At this stage, some of you might be thinking "Well, of course I'm sympathetic, but what else can be done? How else do we catch the cheats?"
And that is the point of this post. You will never catch the cheats this way. If you are a cheat, you will pretend and you will be much better at it than someone who is genuinely sick. People like me, spend every waking moment trying to pretend we're not as ill as we really are. Cheats spend every waking moment pretending they are sicker than they really are. In fact I've often thought that the more a claimant minimises their condition, the more entitled they probably are to help. Incapacity Benefit needs proof from your GP, but some GPs know full well that the person in front of them is not really sick, but are too intimidated or disillusioned to say so.
So what is the solution? Surely "assessments" are just designed to deter as many of the genuinely sick as possible? You feel so utterly degraded, despised and worthless at the end of the process, you would do almost anything not to go through it again. It is remarkably convenient as a tool to show rich, healthy, Telegraph readers that governments are tough on the recipients of the tax they manage not to avoid, but I'm convinced it doesn't stop any cheats from getting through. If they make it unbearable enough, some will simply decide to work themselves to death to avoid the crushing horror of lining up to be judged.
Assessment implies doubt, mistrust, guilt, burden. It is entirely unnecessary, merely a contrivance to make governments look "tough on scroungers"
My solution is that if you don't have a consultant, who can confirm that you have a serious condition that has caused you considerable distress over the course of the year, you don't qualify. It surely wouldn't be beyond the combined talents of the NHS IT departments to design a programme allowing consultants to press a button, write a short precis of their patient and submit it to the DSS? Consultants would have access to x-rays, test results, medical history and surgical history. They would not have the same personal link to the patient, allowing abuse and intimidation. Sure, some would still try to cheat the consultants, but a specialist who has devoted his or her life to a particular condition is not to be fooled easily.

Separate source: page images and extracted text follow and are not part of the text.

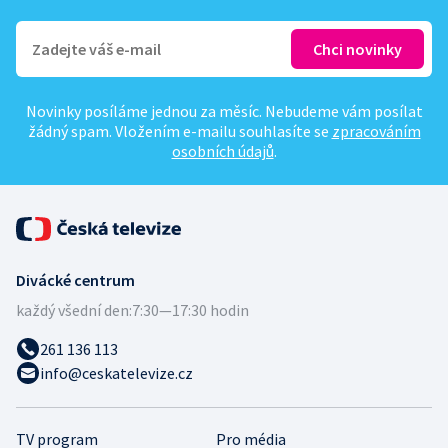
Novinky posíláme jednou za měsíc. Nebudeme vám posílat
žádný spam. Vložením e-mailu souhlasíte se
zpracováním
osobních údajů
.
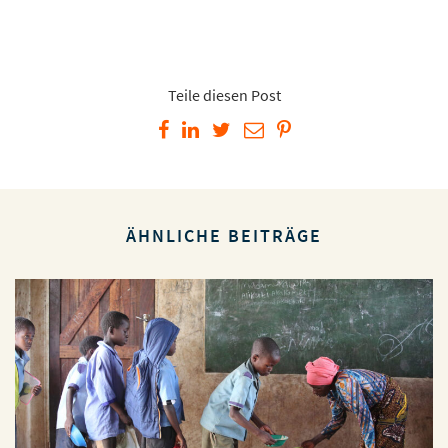
Teile diesen Post
ÄHNLICHE BEITRÄGE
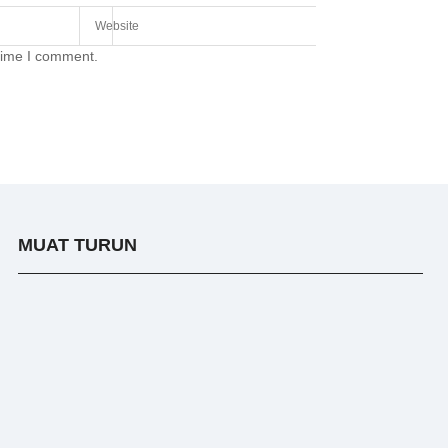
 time I comment.
MUAT TURUN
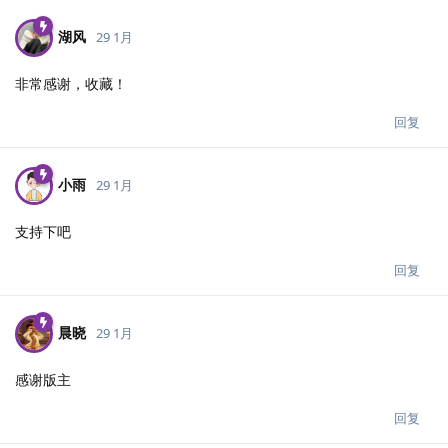
湖风
29 1月
非常感谢，收藏！
回复
小雨
29 1月
支持下吧
回复
晨晓
29 1月
感谢版主
回复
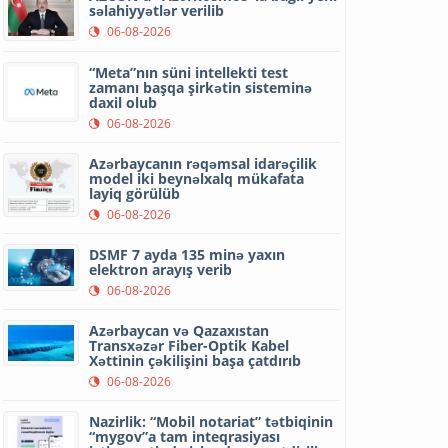
səlahiyyətlər verilib
06-08-2026
“Meta”nın süni intellekti test
zamanı başqa şirkətin sisteminə
daxil olub
06-08-2026
Azərbaycanın rəqəmsal idarəçilik
model iki beynəlxalq mükafata
layiq görülüb
06-08-2026
DSMF 7 ayda 135 minə yaxın
elektron arayış verib
06-08-2026
Azərbaycan və Qazaxıstan
Transxəzər Fiber-Optik Kabel
Xəttinin çəkilişini başa çatdırıb
06-08-2026
Nazirlik: “Mobil notariat” tətbiqinin
“mygov”a tam inteqrasiyası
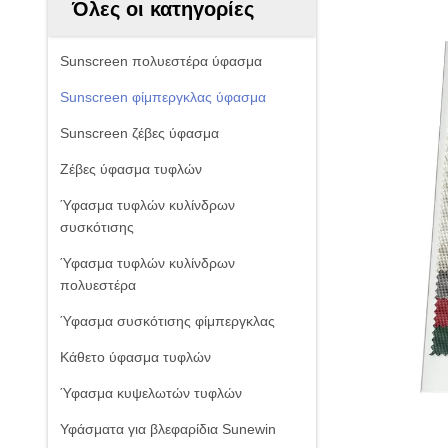
Όλες οι κατηγορίες
Sunscreen πολυεστέρα ύφασμα
Sunscreen φίμπεργκλας ύφασμα
Sunscreen ζέβες ύφασμα
Ζέβες ύφασμα τυφλών
Ύφασμα τυφλών κυλίνδρων
συσκότισης
Ύφασμα τυφλών κυλίνδρων
πολυεστέρα
Ύφασμα συσκότισης φίμπεργκλας
Κάθετο ύφασμα τυφλών
Ύφασμα κυψελωτών τυφλών
Υφάσματα για βλεφαρίδια Sunewin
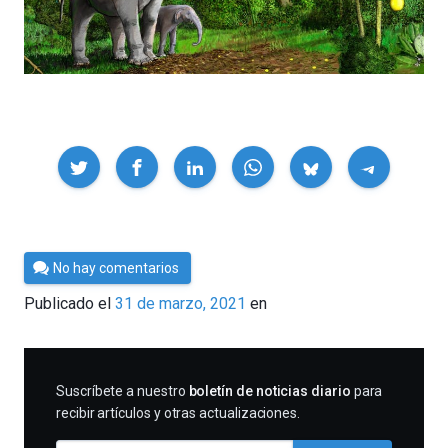
Compartir
Por
No hay comentarios
César
Publicado el
31 de marzo, 2021
en
Tomé
SUSCRIBIRME
Suscríbete a nuestro
boletín de noticias diario
para
recibir artículos y otras actualizaciones.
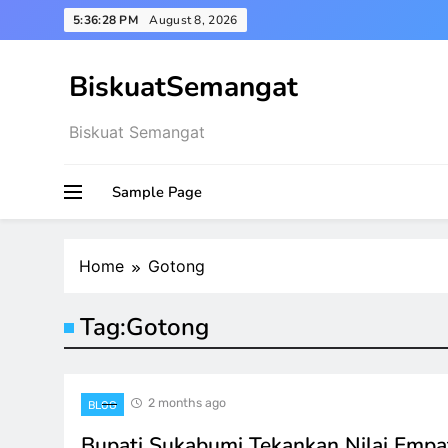
Skip
5:36:28 PM
August 8, 2026
to
content
BiskuatSemangat
Biskuat Semangat
Sample Page
Home
Gotong
Tag:
Gotong
2 months ago
BLOG
Bupati Sukabumi Tekankan Nilai Empa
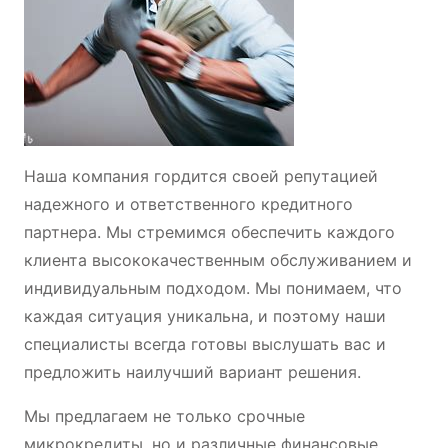
Наша компания гордится своей репутацией
надежного и ответственного кредитного
партнера. Мы стремимся обеспечить каждого
клиента высококачественным обслуживанием и
индивидуальным подходом. Мы понимаем, что
каждая ситуация уникальна, и поэтому наши
специалисты всегда готовы выслушать вас и
предложить наилучший вариант решения.
Мы предлагаем не только срочные
микрокредиты, но и различные финансовые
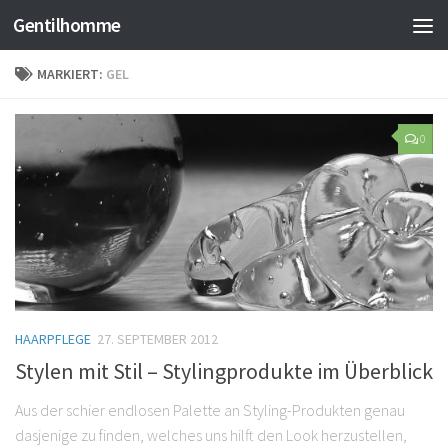
Gentilhomme
MARKIERT:
GEL
0
HAARPFLEGE
27. SEPTEMBER 2012
Stylen mit Stil – Stylingprodukte im Überblick
Aus der schier endlosen Palette an Styling-Produkten genau
dasjenige zu finden, welches uns hilft den Look herzustellen,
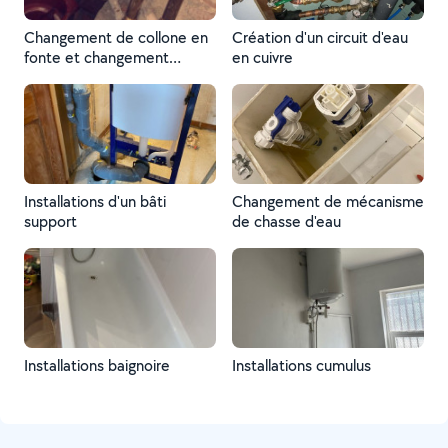
Changement de collone en
Création d'un circuit d'eau
fonte et changement
en cuivre
collone en multicouche
Installations d'un bâti
Changement de mécanisme
support
de chasse d'eau
Installations baignoire
Installations cumulus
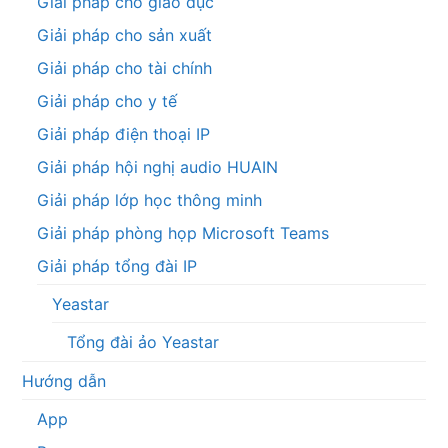
Giải pháp cho giáo dục
Giải pháp cho sản xuất
Giải pháp cho tài chính
Giải pháp cho y tế
Giải pháp điện thoại IP
Giải pháp hội nghị audio HUAIN
Giải pháp lớp học thông minh
Giải pháp phòng họp Microsoft Teams
Giải pháp tổng đài IP
Yeastar
Tổng đài ảo Yeastar
Hướng dẫn
App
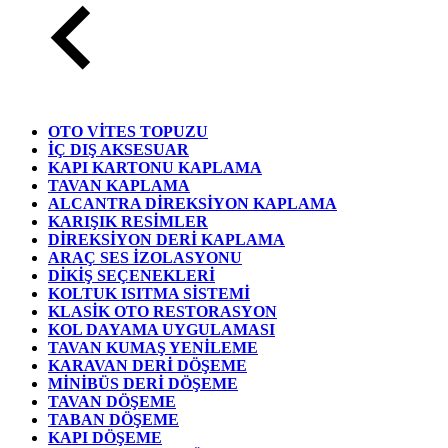
OTO VİTES TOPUZU
İÇ DIŞ AKSESUAR
KAPI KARTONU KAPLAMA
TAVAN KAPLAMA
ALCANTRA DİREKSİYON KAPLAMA
KARIŞIK RESİMLER
DİREKSİYON DERİ KAPLAMA
ARAÇ SES İZOLASYONU
DİKİŞ SEÇENEKLERİ
KOLTUK ISITMA SİSTEMİ
KLASİK OTO RESTORASYON
KOL DAYAMA UYGULAMASI
TAVAN KUMAŞ YENİLEME
KARAVAN DERİ DÖŞEME
MİNİBÜS DERİ DÖŞEME
TAVAN DÖŞEME
TABAN DÖŞEME
KAPI DÖŞEME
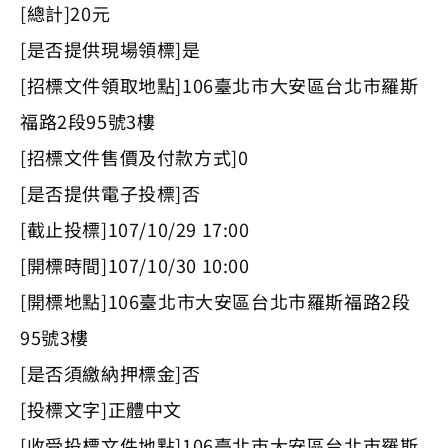
[總計]20元
[是否提供現場領標]是
[招標文件領取地點]106臺北市大安區台北市羅斯
福路2段95號3樓
[招標文件售價及付款方式]0
[是否提供電子投標]否
[截止投標]107/10/29 17:00
[開標時間]107/10/30 10:00
[開標地點]106臺北市大安區台北市羅斯福路2段
95號3樓
[是否須繳納押標金]否
[投標文字]正體中文
[收受投標文件地點]106臺北市大安區台北市羅斯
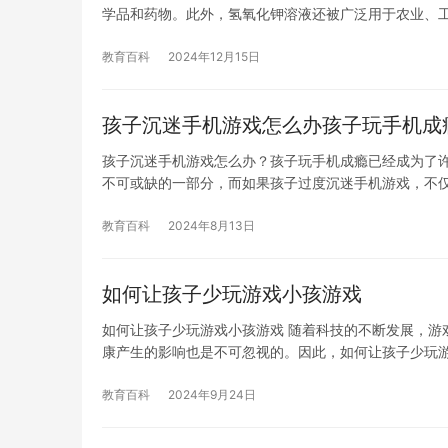
学品和药物。此外，氢氧化钾溶液还被广泛用于农业、
教育百科
2024年12月15日
孩子沉迷手机游戏怎么办孩子玩手机成
孩子沉迷手机游戏怎么办？孩子玩手机成瘾已经成为了
不可或缺的一部分，而如果孩子过度沉迷手机游戏，不
教育百科
2024年8月13日
如何让孩子少玩游戏小孩游戏
如何让孩子少玩游戏小孩游戏 随着科技的不断发展，游
康产生的影响也是不可忽视的。因此，如何让孩子少玩
教育百科
2024年9月24日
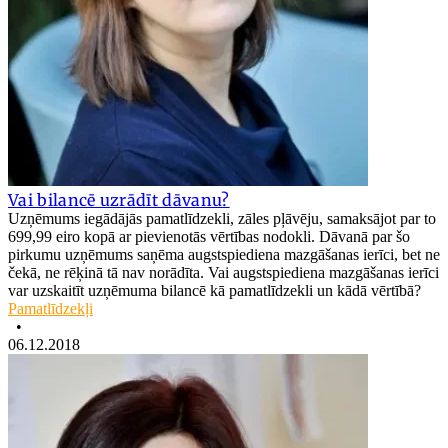
Vai bilancē uzrādīt dāvanu?
Uzņēmums iegādājās pamatlīdzekli, zāles pļāvēju, samaksājot par to
699,99 eiro kopā ar pievienotās vērtības nodokli. Dāvanā par šo
pirkumu uzņēmums saņēma augstspiediena mazgāšanas ierīci, bet ne
čekā, ne rēķinā tā nav norādīta. Vai augstspiediena mazgāšanas ierīci
var uzskaitīt uzņēmuma bilancē kā pamatlīdzekli un kādā vērtībā?
Pamatlīdzekļi
•
06.12.2018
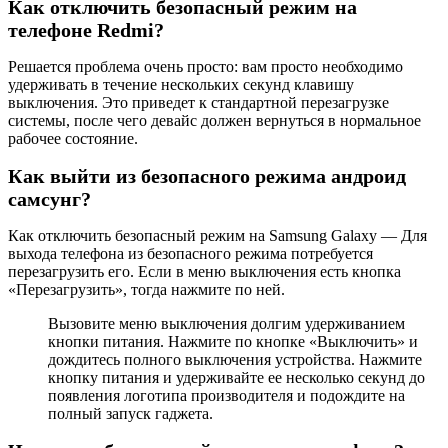
Как отключить безопасный режим на
телефоне Redmi?
Решается проблема очень просто: вам просто необходимо
удерживать в течение нескольких секунд клавишу
выключения. Это приведет к стандартной перезагрузке
системы, после чего девайс должен вернуться в нормальное
рабочее состояние.
Как выйти из безопасного режима андроид
самсунг?
Как отключить безопасный режим на Samsung Galaxy — Для
выхода телефона из безопасного режима потребуется
перезагрузить его. Если в меню выключения есть кнопка
«Перезагрузить», тогда нажмите по ней.
Вызовите меню выключения долгим удерживанием
кнопки питания. Нажмите по кнопке «Выключить» и
дождитесь полного выключения устройства. Нажмите
кнопку питания и удерживайте ее несколько секунд до
появления логотипа производителя и подождите на
полный запуск гаджета.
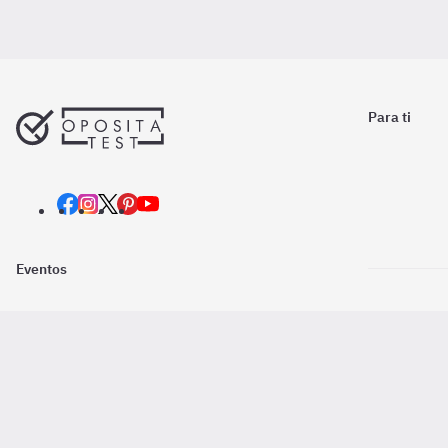
Para ti
Eventos
Nosotros
Descarga la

The question therefore is do governments want to make things better? Do they want to stop abuse of the system? Do they want to save on the cost of assessing claimants and the vast cost of appeals when the assessor is overzealous or just plain wrong? Do they want to weed out the cheats? Or does it actually suit them to line us all up like the burden they consider us to be and try to deter us from getting any help at all? Do they actually know that cheats in fact make up a very small percentage of claims and that most people are genuinely in need of help.
I'll leave you with this thought. I've tried for years to find out how many people suffer from a chronic illness or disability in the UK and the figure eludes me. However, a quick scan of the web tells me that around 3.7 million people have lung disease, 2.6 million people have diabetes, 180,000 people suffer from bowel disease, 5.4 million people suffer from asthma, 2.6 million live with heart disease, around 300,000 people a year are diagnosed with cancer, 1800 babies a year are born with cerebral palsy, 640,000 people live with schizophrenia, 820,000 live with Alzheimers or dementia, 19,000 receive dialysis for kidney failure, 23,000 are deaf blind, around 40,000 people have suffered a spinal injury and 8,500 people suffer from cystic fibrosis. Whilst only scratching the surface, we're well above 17 million already, yet only 2.4 million people claim ESA. That's at least 14 and a half million people living with a severe illness or disability not claiming anything at all.
Assessments would appear to be a better deterrent than we think wouldn't they? And many, many sick people don't want to be "scroungers" after all.